I like Professor Hartman. I like the TA I had. I really liked the subject material. Despite all of this, I cannot recommend this course to anyone. While the actual material is mostly basic statistics, the amount of work Professor Hartman gave was way too much to complete within (usually) a week. Lectures weren't helpful at all and I ended up learning everything either by myself or with my TA. Many instructions within both the homework and the in-class worksheets contained typos that, at worst, made some questions impossible to answer without someone emailing Professor Hartman about the problem. While I do think the idea of a group dynamic can be beneficial, the way it was executed was poor and sloppy, allowing people to ride on others' work without actually learning. Many of my classmates were ill-prepared to learn R, and we were given very little guidance outside of the first two lectures. Even my groupmate, who attended nearly every office hour for my TA, did not understand many of the functions we didn't have to learn. As it stands, this is a class where you have a lot of potential to learn, but the workload as well as the lack of direction makes it one course you should avoid.

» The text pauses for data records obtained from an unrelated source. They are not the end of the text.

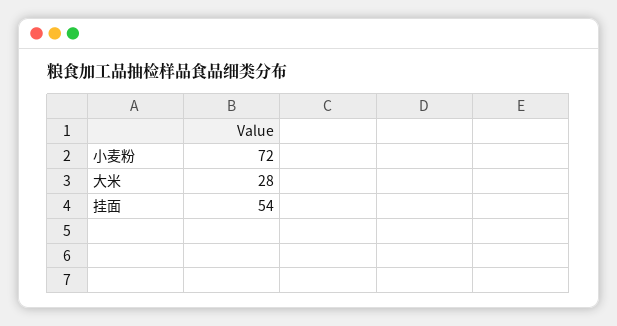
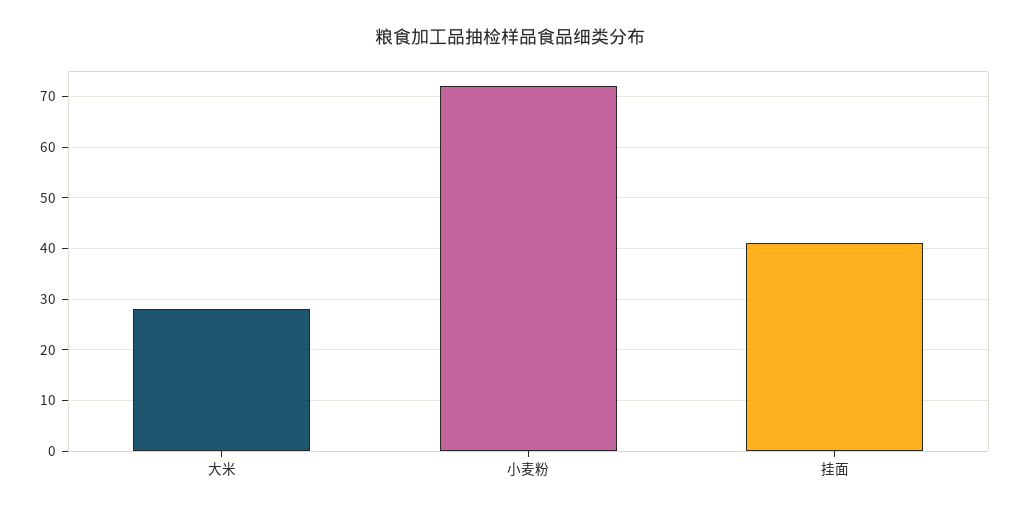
  {
    "小麦粉": 72,
    "大米": 28,
-   "挂面": 54
+   "挂面": 40
  }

This will be the most difficult class that you will take as a Political Science major. There is an extensive amount of work required from you as an individual as well as from your groupmates. If you do not have excellent groupmates who know how to code in R studio, the class will be extremely difficult and you will most likely receive a low grade. Professor Hartman has a hands-off approach to teaching, because the TAs are there for the class. However, their hours are stretched thin, because you will find everybody from your class asking for help and quite possibly, crying about how hard the coding is for the rest of the quarter. There is statistics involved, but it is not about memorizing formulas. Professor Hartman wants you to learn about the concepts and connect past lectures to new lectures after the midterm. It is all connected so if you lag behind on a chapter, you will not understand the next. About half of the class dropped after they received their grades back from the first coding assignment. This class really tests your patience so be prepared!
The statistics aspect of Poli Sci 6 is easy, so long as you've taken statistics before or are willing to do a bit of independent practice using Open Intro Statistics (the free online textbook associated with this course). This makes the midterm and the final reasonably manageable.
What makes this course difficult is the coding , which is a significant aspect of the problem sets and project you'll complete in groups. Coding can't really be taught; instead, it is completed by modeling the examples in the program boot camps you'll go through in the first weeks of class. This is time consuming, but easy enough once you know where to look for the examples. The real problem with this course lies in the fact that coding is also not at all conducive to group work. The amount of work you have to do per problem set (there are four that you'll complete with your group) is largely dependent on the ability of the group mates you are randomly assigned, as well as their willingness to split up the work evenly. In my case, I ended up doing most of the coding for every problem set, so this course constituted about half of my overall workload at UCLA.